M&C Saatchi improves disaster recovery time objectives with storage array

Marketing services firm discovered that tape backup would have taken approximately 24 hours

A total data restore would have taken marketing services company M&C Saatchi Australia up to 24 hours to complete using its old backup system.

Infrastructure manager Ed Barrett said it conducted a business continuity review which found the company would be close to exceeding recovery time objectives in a disaster unless backup procedure changes were made.

"We were using array based snapshots and clones as a primary backup mechanism, but they were clunky to configure and provided limited retention,” he said.

“If we ever had to fall back to tape to recover entire volumes of data, we would have been approaching 24 hours before the job was completed”

Because the company’s designs and campaigns for companies such as Optus take up several terabytes of data, Barrett began looking for a replacement in early 2013.

“We got to the point where we needed to evaluate what we were doing in the next few years. We needed to be confident that we had that capacity in place,” he said.
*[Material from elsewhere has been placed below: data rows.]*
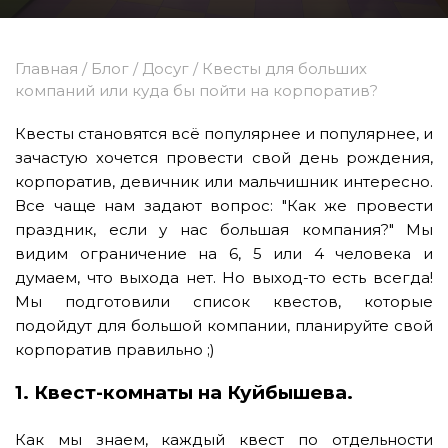
Главная
/
Блог
/
Досуг
/
Квесты для больших
компаний или куда бы пойти на корпоратив?
Квесты становятся всё популярнее и популярнее, и
зачастую хочется провести свой день рождения,
корпоратив, девичник или мальчишник интересно.
Все чаще нам задают вопрос: "Как же провести
праздник, если у нас большая компания?" Мы
видим ограничение на 6, 5 или 4 человека и
думаем, что выхода нет. Но выход-то есть всегда!
Мы подготовили список квестов, которые
подойдут для большой компании, планируйте свой
корпоратив правильно ;)
1. Квест-комнаты на Куйбышева.
Как мы знаем, каждый квест по отдельности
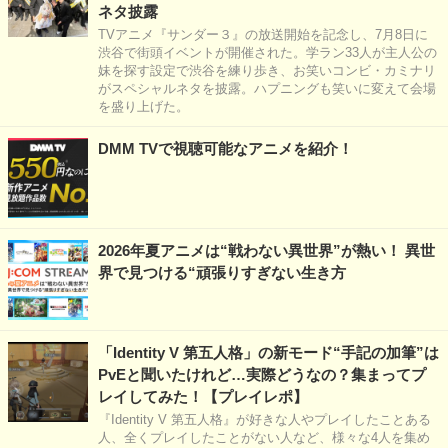
ネタ披露
TVアニメ『サンダー３』の放送開始を記念し、7月8日に
渋谷で街頭イベントが開催された。学ラン33人が主人公の
妹を探す設定で渋谷を練り歩き、お笑いコンビ・カミナリ
がスペシャルネタを披露。ハプニングも笑いに変えて会場
を盛り上げた。
DMM TVで視聴可能なアニメを紹介！
2026年夏アニメは“戦わない異世界”が熱い！ 異世
界で見つける“頑張りすぎない生き方
「Identity V 第五人格」の新モード“手記の加筆”は
PvEと聞いたけれど…実際どうなの？集まってプ
レイしてみた！【プレイレポ】
『Identity V 第五人格』が好きな人やプレイしたことある
人、全くプレイしたことがない人など、様々な4人を集め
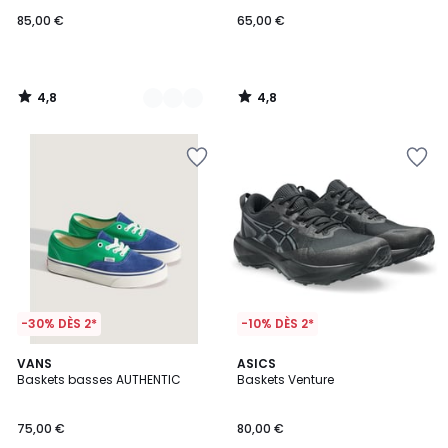
85,00 €
65,00 €
4,8
4,8
/
/
5
5
-30% DÈS 2*
-10% DÈS 2*
5
4,6
2
VANS
2
ASICS
/
/ 5
Baskets basses AUTHENTIC
Baskets Venture
Couleurs
Couleurs
5
75,00 €
80,00 €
The company rolled out two Nimble CS260G storage arrays in early 2013. These now contain 37 TB of production data which include Microsoft Exchange emails, SQL databases and production files.

The storage array operates within a VMware virtual environment with 30 virtual machines.
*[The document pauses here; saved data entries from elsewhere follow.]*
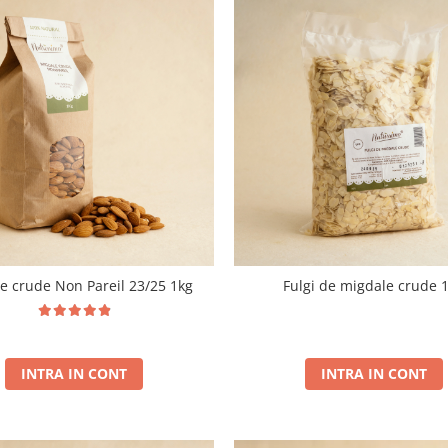
e crude Non Pareil 23/25 1kg
Fulgi de migdale crude 
INTRA IN CONT
INTRA IN CONT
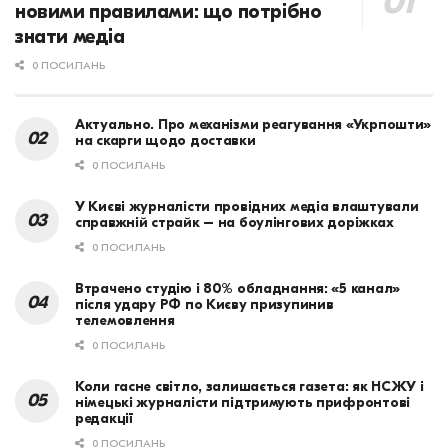
новими правилами: що потрібно
знати медіа
0 ПОСИЛАНЬ
Актуально. Про механізми реагування «Укрпошти»
на скарги щодо доставки
0 ПОСИЛАНЬ
У Києві журналісти провідних медіа влаштували
справжній страйк – на боулінгових доріжках
0 ПОСИЛАНЬ
Втрачено студію і 80% обладнання: «5 канал»
після удару РФ по Києву призупинив
телемовлення
0 ПОСИЛАНЬ
Коли гасне світло, залишається газета: як НСЖУ і
німецькі журналісти підтримують прифронтові
редакції
0 ПОСИЛАНЬ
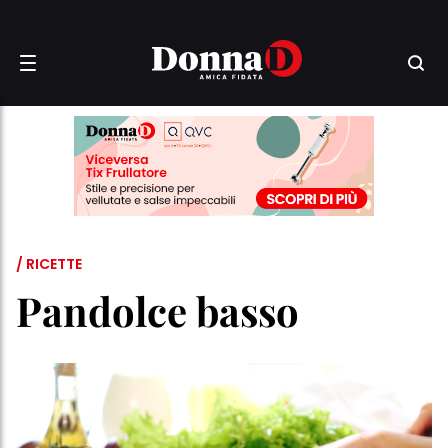
/ RICETTE
Pandolce basso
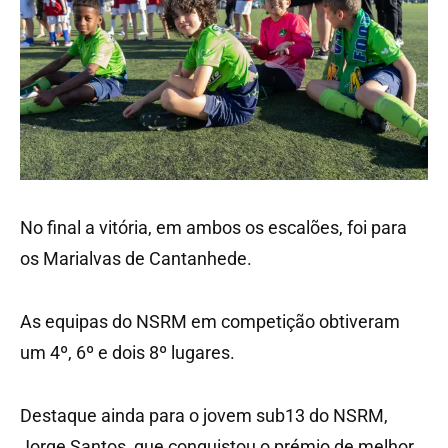
No final a vitória, em ambos os escalões, foi para
os Marialvas de Cantanhede.
As equipas do NSRM em competição obtiveram
um 4º, 6º e dois 8º lugares.
Destaque ainda para o jovem sub13 do NSRM,
Jorge Santos, que conquistou o prémio de melhor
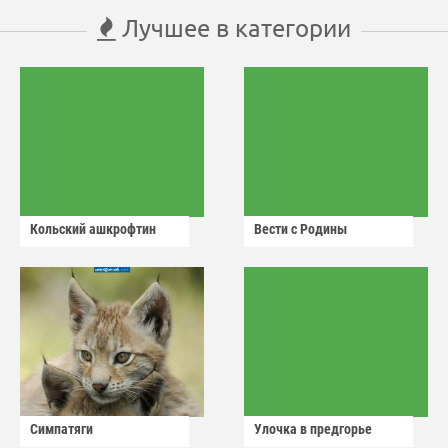
Лучшее в категории
Кольский ашкрофтин
Вести с Родины
Симпатяги
Улочка в предгорье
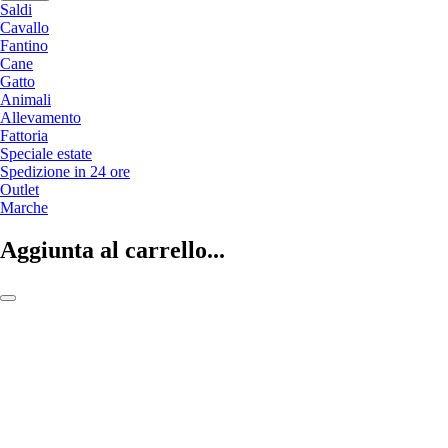
Saldi
Cavallo
Fantino
Cane
Gatto
Animali
Allevamento
Fattoria
Speciale estate
Spedizione in 24 ore
Outlet
Marche
Aggiunta al carrello...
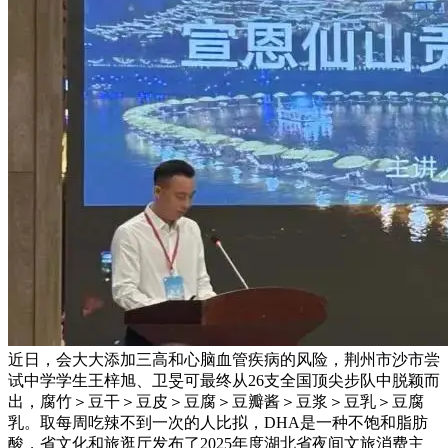
近日，会大大添加三高和心脑血管疾病的风险，荆州市沙市尝
试中学学生王梓旭、卫旻可最终从26支全国顶尖步队中脱颖而
出，腐竹＞豆干＞豆皮＞豆腐＞豆瓣酱＞豆浆＞豆乳＞豆腐
乳。取每周吃辣不到一次的人比拟，DHA是一种不饱和脂肪
酸，省文化和旅逛厅发布了2025年度湖北省夜间文旅消费主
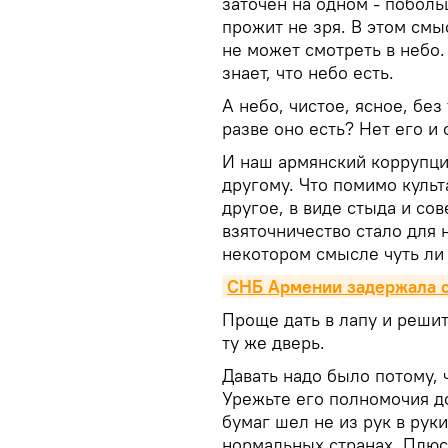
заточен на одном - поболь
прожит не зря. В этом смы
не может смотреть в небо.
знает, что небо есть.
А небо, чистое, ясное, без 
разве оно есть? Нет его и 
И наш армянский коррупцио
другому. Что помимо культ
другое, в виде стыда и сов
взяточничество стало для
некотором смысле чуть ли
СНБ Армении задержала с
Проще дать в лапу и решить
ту же дверь.
Давать надо было потому, 
Урежьте его полномочия до
бумаг шел не из рук в руки
нормальных странах. Плюс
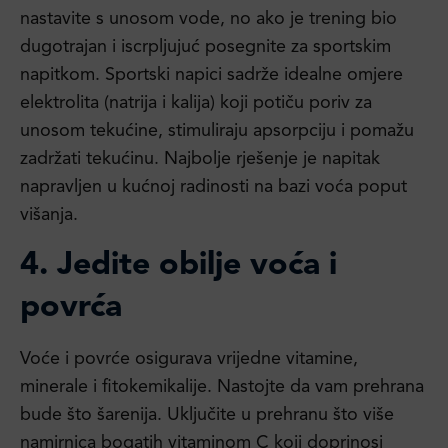
nastavite s unosom vode, no ako je trening bio
dugotrajan i iscrpljujuć posegnite za sportskim
napitkom. Sportski napici sadrže idealne omjere
elektrolita (natrija i kalija) koji potiču poriv za
unosom tekućine, stimuliraju apsorpciju i pomažu
zadržati tekućinu. Najbolje rješenje je napitak
napravljen u kućnoj radinosti na bazi voća poput
višanja.
4. Jedite obilje voća i
povrća
Voće i povrće osigurava vrijedne vitamine,
minerale i fitokemikalije. Nastojte da vam prehrana
bude što šarenija. Uključite u prehranu što više
namirnica bogatih vitaminom C koji doprinosi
Recovery time objectives are now between four and eight hours, depending on how critical the system is.

Barrett added that there are plans to relocate the second storage array to an off-site data centre by the end of 2014.

“This will give us the opportunity to fail-over workloads to another site. Replication is so easy to configure, it’s just a matter of clicking on a couple of buttons.

“If we need more capacity [in the future], it’s easy to achieve. I’m extremely confident that if we suddenly had a huge increase in data, it wouldn’t be a problem,” he said.